Conclusions: Approximately 55% of patients relapsed after anti-TNF withdrawal with a median time to relapse of 32 and 18 months in CD and UC, respectively. Retreatment with the same anti-TNF was successful in 84% of patients.

Disclosure statement

S. Bots has served as speaker for Abbvie, Merck, Sharp & Dome, Takeda, Jansen Cilag, Pfizer and Tillotts. S. Kuin has no potential conflicts of interest to declare. M. Löwenberg has served as speaker and/or principal investigator for: Abbvie, Celgene, Covidien, Dr. Falk, Ferring Pharmaceuticals, Gilead, GlaxoSmithKline, Janssen-Cilag, Merck Sharp & Dohme, Pfizer, Protagonist therapeutics, Receptos, Takeda, Tillotts, Tramedico. He has received research grants from AbbVie, Merck Sharp & Dohme, Achmea healthcare and ZonMW. C. Ponsioen has served as advisor to Takeda and Pliant, has received speaker’s fees from Takeda, Tillotts, Abbvie, and received research grants form Takeda. M. Duijvestein has served as advisor for Echo pharma and Robarts Clinical Trials, reports nonfinancial support from Dr. Falk Pharma, and received speaker fees from Janssen, Merck & Co., Inc., Pfizer, Takeda and Tillotts Pharma. K. Gecse has served as speaker and/or advisor for Amgen, AbbVie, Biogen, Boehringer Ingelheim, Ferring, Hospira, Immunic AG, Janssen, MSD, Pfizer, Samsung Bioepis, Sandoz, Takeda, Tigenix and Tillotts.

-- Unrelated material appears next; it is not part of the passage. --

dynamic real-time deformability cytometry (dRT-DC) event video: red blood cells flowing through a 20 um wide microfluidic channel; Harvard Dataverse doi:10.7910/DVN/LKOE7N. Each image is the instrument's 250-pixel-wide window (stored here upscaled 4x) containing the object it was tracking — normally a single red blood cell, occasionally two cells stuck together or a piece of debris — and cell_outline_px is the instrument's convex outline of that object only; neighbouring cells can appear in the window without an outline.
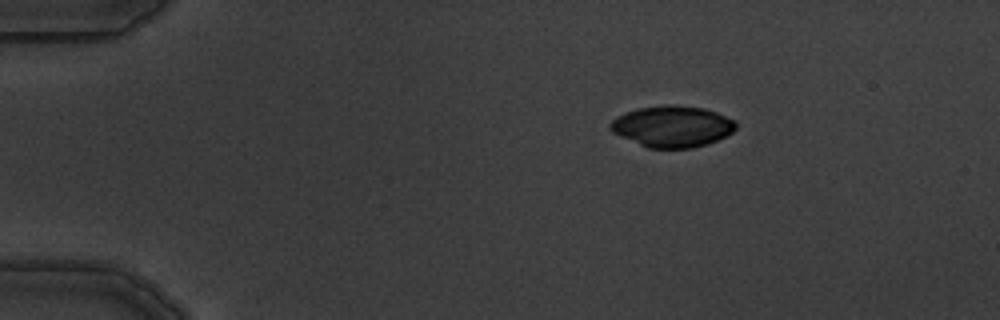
{"species": "common noctule bat (a hibernating species)", "species_latin": "Nyctalus noctula", "temperature_condition": "warm", "stored_images_in_passage": 3, "camera_frame_rate_fps": 3000, "um_per_image_px": 0.085, "animal": {"sex": "male", "body_mass_g": 19.5, "forearm_length_mm": 54.6}, "frame": {"image": 1, "passage_image": 1, "time_ms": 0.0, "image_size_px": [1000, 320], "cell_outline_px": [[736, 128], [732, 132], [708, 144], [692, 148], [648, 148], [620, 136], [612, 132], [608, 128], [608, 124], [616, 116], [624, 112], [636, 108], [668, 104], [676, 104], [704, 108], [716, 112], [736, 120]], "centroid_in_image_um": [57.11, 10.73], "position_along_channel_um": 27.9, "area_um2": 30.52}}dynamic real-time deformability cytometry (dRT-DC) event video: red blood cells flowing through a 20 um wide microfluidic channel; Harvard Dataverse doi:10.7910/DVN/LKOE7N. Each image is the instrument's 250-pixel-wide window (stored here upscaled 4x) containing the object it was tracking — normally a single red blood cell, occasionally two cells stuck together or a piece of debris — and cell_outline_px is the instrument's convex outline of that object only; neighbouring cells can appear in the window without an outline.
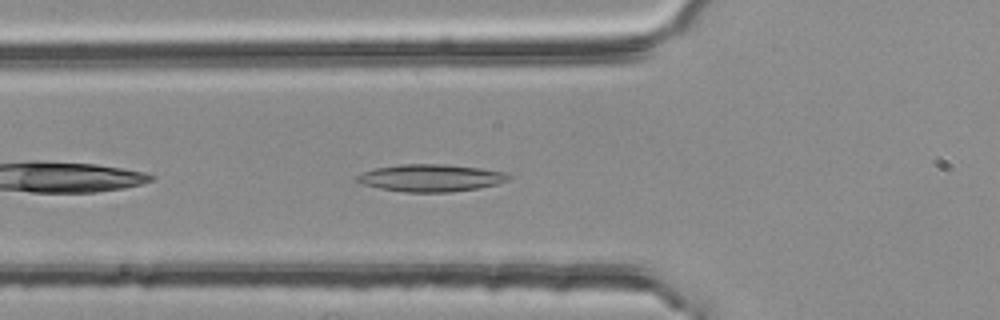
{"species": "common noctule bat (a hibernating species)", "species_latin": "Nyctalus noctula", "temperature_condition": "room temperature", "stored_images_in_passage": 34, "camera_frame_rate_fps": 3000, "um_per_image_px": 0.085, "animal": {"sex": "female", "body_mass_g": 25.1}, "frame": {"image": 1, "passage_image": 4, "time_ms": 1.0, "image_size_px": [1000, 320], "cell_outline_px": [[512, 180], [496, 184], [476, 188], [448, 192], [404, 192], [380, 188], [360, 184], [352, 180], [356, 176], [364, 172], [376, 168], [400, 164], [444, 164], [480, 168], [504, 172], [512, 176]], "centroid_in_image_um": [36.59, 15.12], "position_along_channel_um": 89.2, "area_um2": 24.16}}
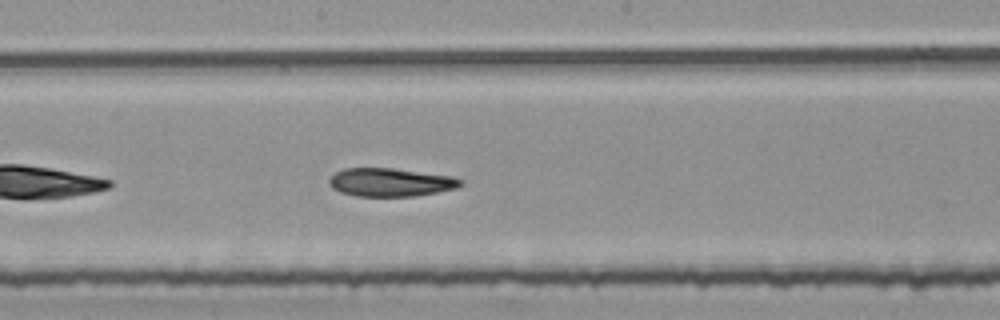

G. D’Haens has served as advisor for Abbvie, Ablynx, Allergan, Amakem, Amgen, AM Pharma, Arena Pharmaceuticals, AstraZeneca, Avaxia, Biogen, Bristol Meiers Squibb, Boerhinger Ingelheim, Celgene/Receptos, Celltrion, Cosmo, Covidien/Medtronics, Ferring, DrFALK Pharma, Eli Lilly, Engene, Galapagos, Genentech/Roche, Gilead, Glaxo Smith Kline, Hospira/Pfizer, Immunic, Johnson and Johnson, Lycera, Medimetrics, Millenium/Takeda, Mitsubishi Pharma, Merck Sharp Dome, Mundipharma, Nextbiotics, Novonordisk, Otsuka, Pfizer/Hospira, Photopill, Prometheus laboratories/Nestle, Progenity, Protagonist, Robarts Clinical Trials, Salix, Samsung Bioepis, Sandoz, Seres/Nestle, Setpoint, Shire, Teva, Tigenix, Tillotts, Topivert, Versant and Vifor; received speaker fees from Abbvie, Biogen, Ferring, Johnson and Johnson, Merck Sharp Dome, Mundipharma, Norgine, Pfizer, Samsung Bioepis, Shire, Millenium/Takeda, Tillotts and Vifor. No external funding was obtained for this study.